Estudiar Medicina y padecer una amenaza semejante no son situaciones mutuamente excluyentes, no me relevan de mis responsabilidades ni me hacen ver distinta a mis otros colegas. Una bata blanca no es una vacuna para salvaguardar nuestro bienestar. En lo que a mí concierne, debería ser un signo que se asocie con empatía, sensibilidad, madurez, altruismo y humanidad… Y ninguna de mis declaraciones anteriores representa una limitante para la investigación y las especialidades vinculadas con dicha demanda intelectual.
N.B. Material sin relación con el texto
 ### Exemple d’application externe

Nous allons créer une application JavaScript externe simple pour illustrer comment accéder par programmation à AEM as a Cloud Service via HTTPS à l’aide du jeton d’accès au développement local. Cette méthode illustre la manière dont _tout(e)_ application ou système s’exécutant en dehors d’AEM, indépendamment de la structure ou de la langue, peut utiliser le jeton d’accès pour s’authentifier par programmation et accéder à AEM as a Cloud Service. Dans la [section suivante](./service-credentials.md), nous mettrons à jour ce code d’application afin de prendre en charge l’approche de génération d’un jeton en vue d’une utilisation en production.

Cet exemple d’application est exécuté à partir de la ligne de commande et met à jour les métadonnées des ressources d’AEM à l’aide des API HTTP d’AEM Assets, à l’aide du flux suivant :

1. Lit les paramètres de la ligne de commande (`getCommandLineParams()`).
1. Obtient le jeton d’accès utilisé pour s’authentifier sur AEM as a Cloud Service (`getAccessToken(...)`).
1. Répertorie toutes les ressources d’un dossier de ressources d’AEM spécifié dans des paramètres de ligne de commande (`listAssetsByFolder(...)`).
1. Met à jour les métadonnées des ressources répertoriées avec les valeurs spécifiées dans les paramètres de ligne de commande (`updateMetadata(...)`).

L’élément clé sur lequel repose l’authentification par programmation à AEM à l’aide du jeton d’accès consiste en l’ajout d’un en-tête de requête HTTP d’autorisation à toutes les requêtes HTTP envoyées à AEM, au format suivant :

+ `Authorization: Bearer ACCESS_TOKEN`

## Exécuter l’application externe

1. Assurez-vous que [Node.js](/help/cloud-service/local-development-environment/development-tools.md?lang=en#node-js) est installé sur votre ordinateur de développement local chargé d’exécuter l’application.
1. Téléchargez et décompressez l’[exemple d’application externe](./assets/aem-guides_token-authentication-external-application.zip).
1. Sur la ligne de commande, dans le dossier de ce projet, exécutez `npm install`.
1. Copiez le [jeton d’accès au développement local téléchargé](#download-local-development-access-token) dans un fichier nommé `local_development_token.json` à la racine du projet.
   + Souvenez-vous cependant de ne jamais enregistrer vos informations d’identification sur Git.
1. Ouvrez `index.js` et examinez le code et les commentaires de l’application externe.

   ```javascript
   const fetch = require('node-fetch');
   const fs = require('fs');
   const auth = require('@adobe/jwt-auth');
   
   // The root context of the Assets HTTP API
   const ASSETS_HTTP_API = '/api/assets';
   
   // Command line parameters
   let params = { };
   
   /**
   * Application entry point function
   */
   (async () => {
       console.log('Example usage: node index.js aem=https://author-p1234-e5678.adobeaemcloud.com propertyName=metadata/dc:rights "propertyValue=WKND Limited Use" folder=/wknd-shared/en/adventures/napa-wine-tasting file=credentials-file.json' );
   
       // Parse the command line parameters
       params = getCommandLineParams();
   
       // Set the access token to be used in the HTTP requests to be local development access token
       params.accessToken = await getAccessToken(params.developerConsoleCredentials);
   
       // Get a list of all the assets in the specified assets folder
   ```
A quien juzgue mi camino, le presto mi bata y mis zapatos. La primera carga con unos cuantos prejuicios invisibles a simple vista; en los segundos, es donde reside el verdadero desafío.

La Medicina es una ciencia sustentada por la humanidad, y nunca me sentí más humana que en el momento presente, pues mi camino me ha enseñado que el sufrimiento requiere atención, sin importar quién nos consulte, cómo se exprese o de dónde provenga. La vulnerabilidad no ha de interpretarse como un signo ajeno a la profesión médica; después de todo, habita en cada uno de nosotros sin importar cómo se manifieste.